- [Work to be completed] The full set of entries below must be returned exactly as shown.

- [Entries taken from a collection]

::::::

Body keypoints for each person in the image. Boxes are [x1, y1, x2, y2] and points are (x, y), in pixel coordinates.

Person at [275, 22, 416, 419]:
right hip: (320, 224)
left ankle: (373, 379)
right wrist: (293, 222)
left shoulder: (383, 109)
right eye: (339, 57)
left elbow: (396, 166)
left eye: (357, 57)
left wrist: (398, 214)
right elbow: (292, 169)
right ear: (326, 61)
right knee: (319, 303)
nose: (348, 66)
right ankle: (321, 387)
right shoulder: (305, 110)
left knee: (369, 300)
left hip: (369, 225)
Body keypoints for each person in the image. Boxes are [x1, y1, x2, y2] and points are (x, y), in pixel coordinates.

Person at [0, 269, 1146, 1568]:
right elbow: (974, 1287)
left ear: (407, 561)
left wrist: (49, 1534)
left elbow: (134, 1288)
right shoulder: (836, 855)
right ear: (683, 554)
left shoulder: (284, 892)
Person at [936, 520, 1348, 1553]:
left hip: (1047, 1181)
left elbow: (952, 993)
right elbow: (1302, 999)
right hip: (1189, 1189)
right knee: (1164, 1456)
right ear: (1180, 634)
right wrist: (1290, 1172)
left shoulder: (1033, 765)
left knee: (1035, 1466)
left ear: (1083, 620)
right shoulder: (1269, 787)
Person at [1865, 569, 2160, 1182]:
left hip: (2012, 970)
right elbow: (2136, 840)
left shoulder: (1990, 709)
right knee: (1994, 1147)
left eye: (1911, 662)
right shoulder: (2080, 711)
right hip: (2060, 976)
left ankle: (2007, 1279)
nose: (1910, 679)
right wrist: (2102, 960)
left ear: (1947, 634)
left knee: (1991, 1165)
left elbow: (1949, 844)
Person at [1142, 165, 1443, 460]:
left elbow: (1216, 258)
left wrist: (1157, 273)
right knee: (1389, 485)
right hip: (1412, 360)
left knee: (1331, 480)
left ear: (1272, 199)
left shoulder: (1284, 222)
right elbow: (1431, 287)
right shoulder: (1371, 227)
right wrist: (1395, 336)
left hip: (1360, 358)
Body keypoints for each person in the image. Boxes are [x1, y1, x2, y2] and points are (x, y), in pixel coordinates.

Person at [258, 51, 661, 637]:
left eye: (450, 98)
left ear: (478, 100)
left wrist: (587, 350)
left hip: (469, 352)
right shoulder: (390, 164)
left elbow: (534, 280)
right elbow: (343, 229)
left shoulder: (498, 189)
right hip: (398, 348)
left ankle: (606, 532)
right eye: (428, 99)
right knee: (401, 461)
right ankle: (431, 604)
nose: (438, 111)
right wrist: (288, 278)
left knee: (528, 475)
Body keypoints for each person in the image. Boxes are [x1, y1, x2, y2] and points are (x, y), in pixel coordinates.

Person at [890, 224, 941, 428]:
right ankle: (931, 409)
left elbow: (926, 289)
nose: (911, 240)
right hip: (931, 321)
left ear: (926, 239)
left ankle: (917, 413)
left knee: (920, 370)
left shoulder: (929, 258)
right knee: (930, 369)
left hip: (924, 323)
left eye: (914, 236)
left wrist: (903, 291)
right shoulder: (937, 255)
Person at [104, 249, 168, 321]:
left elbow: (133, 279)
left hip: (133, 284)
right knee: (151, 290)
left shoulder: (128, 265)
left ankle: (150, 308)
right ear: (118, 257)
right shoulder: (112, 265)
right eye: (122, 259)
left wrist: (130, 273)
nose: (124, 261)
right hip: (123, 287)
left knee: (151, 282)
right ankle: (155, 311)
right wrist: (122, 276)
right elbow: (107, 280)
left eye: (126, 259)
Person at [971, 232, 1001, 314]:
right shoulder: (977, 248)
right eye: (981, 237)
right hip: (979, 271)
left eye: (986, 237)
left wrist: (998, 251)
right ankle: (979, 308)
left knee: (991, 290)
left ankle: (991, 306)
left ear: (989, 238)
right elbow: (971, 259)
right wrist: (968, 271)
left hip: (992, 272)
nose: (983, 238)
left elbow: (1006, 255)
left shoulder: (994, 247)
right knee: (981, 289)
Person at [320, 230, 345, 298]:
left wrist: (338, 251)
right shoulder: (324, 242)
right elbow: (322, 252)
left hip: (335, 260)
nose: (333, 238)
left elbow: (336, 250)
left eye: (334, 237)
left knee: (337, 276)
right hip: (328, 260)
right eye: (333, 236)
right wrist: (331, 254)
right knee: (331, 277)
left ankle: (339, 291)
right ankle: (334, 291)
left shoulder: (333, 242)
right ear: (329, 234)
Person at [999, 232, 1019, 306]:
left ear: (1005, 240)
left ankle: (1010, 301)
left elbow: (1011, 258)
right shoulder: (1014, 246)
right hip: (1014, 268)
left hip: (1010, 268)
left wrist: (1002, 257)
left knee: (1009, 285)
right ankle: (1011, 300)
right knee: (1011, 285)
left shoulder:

::::::

- [Response box]
Body keypoints for each person in the image. Boxes are [x1, y1, x2, y2] and points are (x, y), in pixel coordinates.

Person at [275, 22, 416, 419]:
right hip: (320, 224)
left ankle: (373, 379)
right wrist: (293, 222)
left shoulder: (383, 109)
right eye: (339, 57)
left elbow: (396, 166)
left eye: (357, 57)
left wrist: (398, 214)
right elbow: (292, 169)
right ear: (326, 61)
right knee: (319, 303)
nose: (348, 66)
right ankle: (321, 387)
right shoulder: (305, 110)
left knee: (369, 300)
left hip: (369, 225)
Body keypoints for each person in the image. Boxes are [x1, y1, x2, y2] and points are (x, y), in pixel coordinates.

Person at [0, 269, 1146, 1568]:
right elbow: (974, 1287)
left ear: (407, 561)
left wrist: (49, 1534)
left elbow: (134, 1288)
right shoulder: (836, 855)
right ear: (683, 554)
left shoulder: (284, 892)
Person at [936, 520, 1348, 1553]:
left hip: (1047, 1181)
left elbow: (952, 993)
right elbow: (1302, 999)
right hip: (1189, 1189)
right knee: (1164, 1456)
right ear: (1180, 634)
right wrist: (1290, 1172)
left shoulder: (1033, 765)
left knee: (1035, 1466)
left ear: (1083, 620)
right shoulder: (1269, 787)
Person at [1865, 569, 2160, 1182]:
left hip: (2012, 970)
right elbow: (2136, 840)
left shoulder: (1990, 709)
right knee: (1994, 1147)
left eye: (1911, 662)
right shoulder: (2080, 711)
right hip: (2060, 976)
left ankle: (2007, 1279)
nose: (1910, 679)
right wrist: (2102, 960)
left ear: (1947, 634)
left knee: (1991, 1165)
left elbow: (1949, 844)
Person at [1142, 165, 1443, 460]:
left elbow: (1216, 258)
left wrist: (1157, 273)
right knee: (1389, 485)
right hip: (1412, 360)
left knee: (1331, 480)
left ear: (1272, 199)
left shoulder: (1284, 222)
right elbow: (1431, 287)
right shoulder: (1371, 227)
right wrist: (1395, 336)
left hip: (1360, 358)
Body keypoints for each person in the image. Boxes are [x1, y1, x2, y2] and points are (x, y), in pixel coordinates.

Person at [258, 51, 661, 637]:
left eye: (450, 98)
left ear: (478, 100)
left wrist: (587, 350)
left hip: (469, 352)
right shoulder: (390, 164)
left elbow: (534, 280)
right elbow: (343, 229)
left shoulder: (498, 189)
right hip: (398, 348)
left ankle: (606, 532)
right eye: (428, 99)
right knee: (401, 461)
right ankle: (431, 604)
nose: (438, 111)
right wrist: (288, 278)
left knee: (528, 475)
Body keypoints for each person in the image. Boxes are [x1, y1, x2, y2] and points are (x, y), in pixel coordinates.

Person at [890, 224, 941, 428]:
right ankle: (931, 409)
left elbow: (926, 289)
nose: (911, 240)
right hip: (931, 321)
left ear: (926, 239)
left ankle: (917, 413)
left knee: (920, 370)
left shoulder: (929, 258)
right knee: (930, 369)
left hip: (924, 323)
left eye: (914, 236)
left wrist: (903, 291)
right shoulder: (937, 255)
Person at [104, 249, 168, 321]:
left elbow: (133, 279)
left hip: (133, 284)
right knee: (151, 290)
left shoulder: (128, 265)
left ankle: (150, 308)
right ear: (118, 257)
right shoulder: (112, 265)
right eye: (122, 259)
left wrist: (130, 273)
nose: (124, 261)
right hip: (123, 287)
left knee: (151, 282)
right ankle: (155, 311)
right wrist: (122, 276)
right elbow: (107, 280)
left eye: (126, 259)
Person at [971, 232, 1001, 314]:
right shoulder: (977, 248)
right eye: (981, 237)
right hip: (979, 271)
left eye: (986, 237)
left wrist: (998, 251)
right ankle: (979, 308)
left knee: (991, 290)
left ankle: (991, 306)
left ear: (989, 238)
right elbow: (971, 259)
right wrist: (968, 271)
left hip: (992, 272)
nose: (983, 238)
left elbow: (1006, 255)
left shoulder: (994, 247)
right knee: (981, 289)
Person at [320, 230, 345, 298]:
left wrist: (338, 251)
right shoulder: (324, 242)
right elbow: (322, 252)
left hip: (335, 260)
nose: (333, 238)
left elbow: (336, 250)
left eye: (334, 237)
left knee: (337, 276)
right hip: (328, 260)
right eye: (333, 236)
right wrist: (331, 254)
right knee: (331, 277)
left ankle: (339, 291)
right ankle: (334, 291)
left shoulder: (333, 242)
right ear: (329, 234)
Person at [999, 232, 1019, 306]:
left ear: (1005, 240)
left ankle: (1010, 301)
left elbow: (1011, 258)
right shoulder: (1014, 246)
right hip: (1014, 268)
left hip: (1010, 268)
left wrist: (1002, 257)
left knee: (1009, 285)
right ankle: (1011, 300)
right knee: (1011, 285)
left shoulder:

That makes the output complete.